[Collected data]
★ ★ ★ ★ ★

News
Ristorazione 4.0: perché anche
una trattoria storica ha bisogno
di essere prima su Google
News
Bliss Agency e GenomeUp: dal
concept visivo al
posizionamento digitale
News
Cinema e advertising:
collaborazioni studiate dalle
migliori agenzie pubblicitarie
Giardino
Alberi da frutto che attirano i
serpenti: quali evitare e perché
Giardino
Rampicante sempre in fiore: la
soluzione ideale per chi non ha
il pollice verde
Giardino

★ ★ ★ ★ ★

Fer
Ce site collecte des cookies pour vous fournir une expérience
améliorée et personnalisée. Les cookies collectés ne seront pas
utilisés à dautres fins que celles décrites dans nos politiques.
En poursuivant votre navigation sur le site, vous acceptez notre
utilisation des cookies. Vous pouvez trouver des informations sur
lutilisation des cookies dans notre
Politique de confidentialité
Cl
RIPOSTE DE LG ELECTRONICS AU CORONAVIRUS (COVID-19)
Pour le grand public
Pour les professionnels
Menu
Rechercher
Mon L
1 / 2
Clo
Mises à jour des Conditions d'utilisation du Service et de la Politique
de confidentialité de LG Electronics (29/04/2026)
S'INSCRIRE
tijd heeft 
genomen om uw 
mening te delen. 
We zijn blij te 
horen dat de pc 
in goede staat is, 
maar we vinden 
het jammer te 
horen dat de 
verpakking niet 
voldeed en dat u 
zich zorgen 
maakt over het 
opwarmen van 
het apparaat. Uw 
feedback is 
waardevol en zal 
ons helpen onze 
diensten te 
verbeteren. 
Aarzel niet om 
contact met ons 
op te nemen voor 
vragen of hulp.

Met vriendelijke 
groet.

★ ★ ★ ★ ★

» **TASK ITEM**
Scan the data above and copy every line with "site" in it.

» **REPLY TO THE TASK**
Ce site collecte des cookies pour vous fournir une expérience
En poursuivant votre navigation sur le site, vous acceptez notre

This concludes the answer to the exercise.